Öğrencilik yıllarında yaşadığım bir olayı sizlerle paylaşmak istedim.
    Isparta'ya giden yollardayım. Denizli garajında yanıma bir yolcu bindi. İleride Bozkurt – Çardak oralarda bir yerde otobüs mola veriyor, horlaya horlaya uyumamak için sigara yaktım. Yanımdaki adamın cam kenarına oturacağı tuttu. Elimde sigara ayağa kalktım, koltuğa oturdum fakat sigaranın ucundaki kor yok.
    “Yananı Allah görür” deyip yeniden yaktım.
    Sigaramın dumanında keyiflenirken bir de baktım ki önümdeki koltuktan dumanla birlikte yanık kokusu geliyor. Uyuyan yolcunun sağ omzunda ceket tutuşmuş yanıyor. Her kahraman gibi omzuna pat pat vurarak adamın ve otobüsün yanmasını önledim. Ceketi yeniydi ama sanırım pek sağlam ve de dayanıklı değilmiş ki, hemen yandı.

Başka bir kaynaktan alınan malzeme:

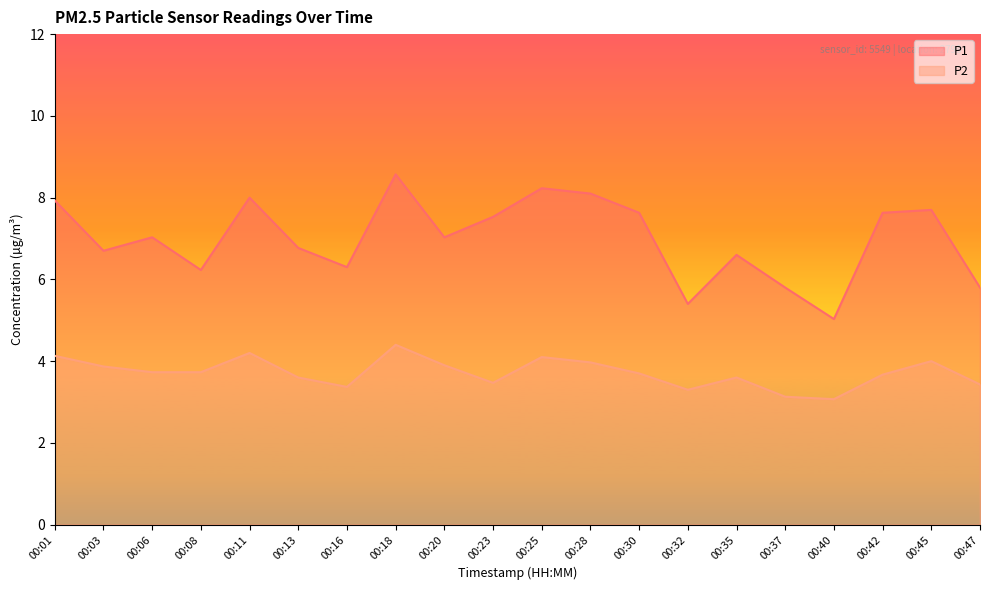

What is the difference between the highest and lowest values at 00:01?

3.8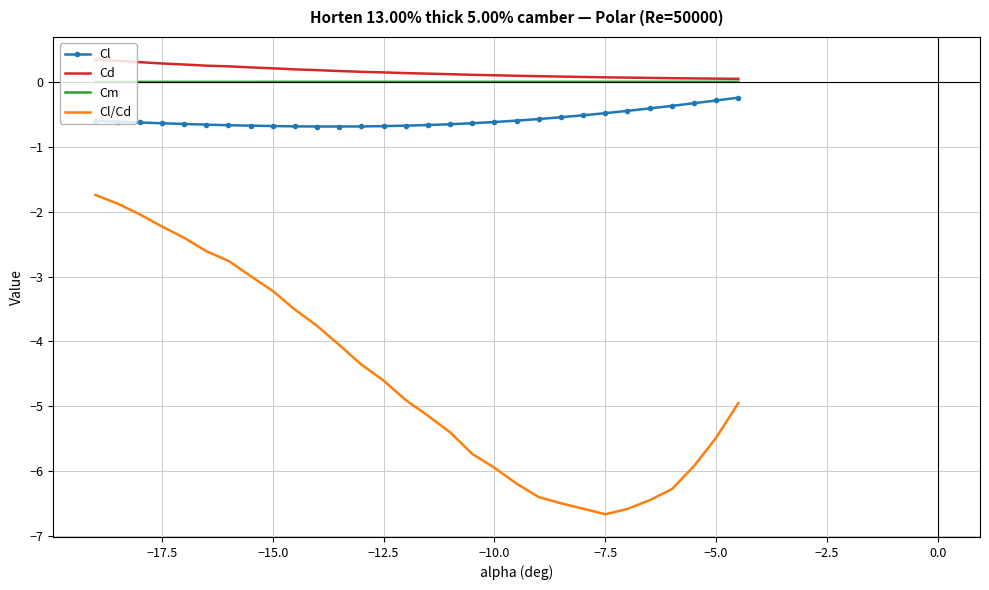

What is the smallest value displayed?

-6.7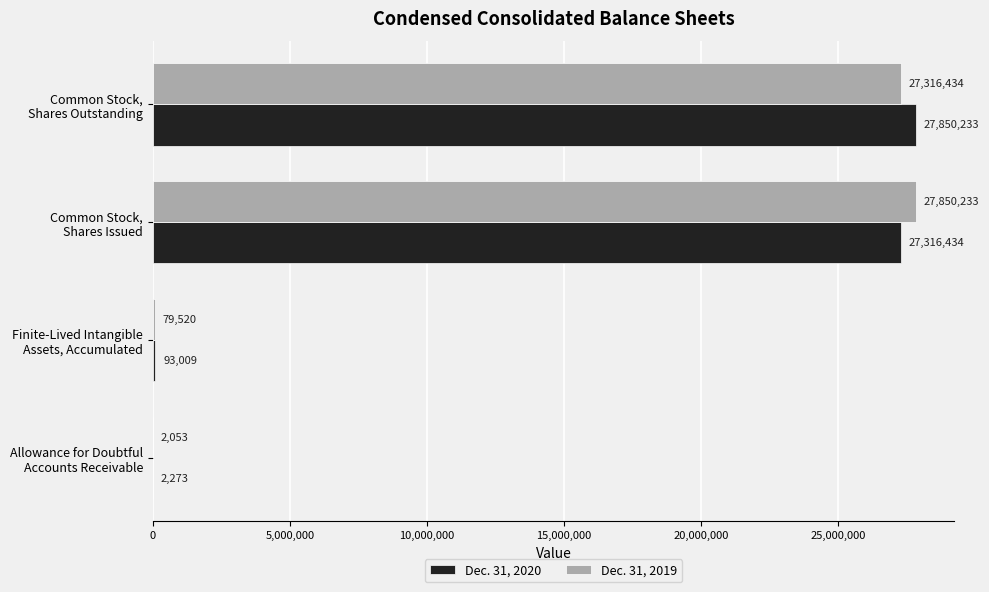

Count the number of data series in this chart.

2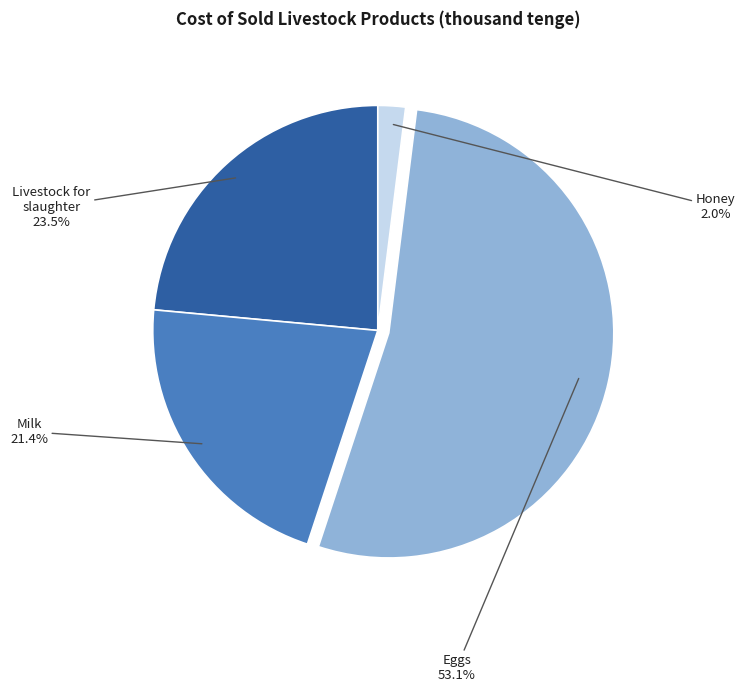

To the nearest percent, what is the combined percentage of Milk and Livestock for slaughter?

45%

    Bir otobüs dolusu insanın yanmasını önlemenin verdiği mütevazı kahramanlıkla koltuğuma oturdum, uyumayan yolculara bakarak, “Sizi nasıl da kurtardım, ben olmasam yanacaktınız” diye alçak gönüllü bakışlarımla sörf yapıyorum.
    Vatanı kurtarmış bir kahramanın iç dünyasında gezinirken, önümdeki yolcu ayağa kalktı ve başladı bağırmaya:
    —Sen ne yaptın?
    —Yanıyordunuz, sizi ve otobüsü kurtardım…
    Açtı ağzını, aklına ne gelirse bağıra bağıra söylüyor. Otobüste bir sürü yorgun yolcu var ve uyuyorlar. Hiç olmazsa ne diyeceksen küçük harflerle de ki, uyanmasınlar.
    Neymiş efendim, adamı ben yakmışım.
    Her yaptığım iyilik kötülük olarak dönmek zorunda mı? Hem adam hem de otobüs yanmasın, yazık günahtır düşüncesi ile bir de diğer yolcular da yanmasınlar diye yangını söndür, düştüğüm duruma bak.
    Kahramanlığımı takdir etmeyenlerin bağırmaya, eleştirmeye ne hakları var ki?...
    Beni üzen bir başka şey de hayatını kurtardığım yolculardan bir tanesinin bile bir teşekkürü bana fazla görmesiydi. O gün bugün bir daha otobüste hiçbir yangına müdahale etmedim.
    Atalarımız der ki:
    —İyilikten maraz doğar.
Kurban Bayramınızı kutlar, hayırlara vesile olmasını dilerim.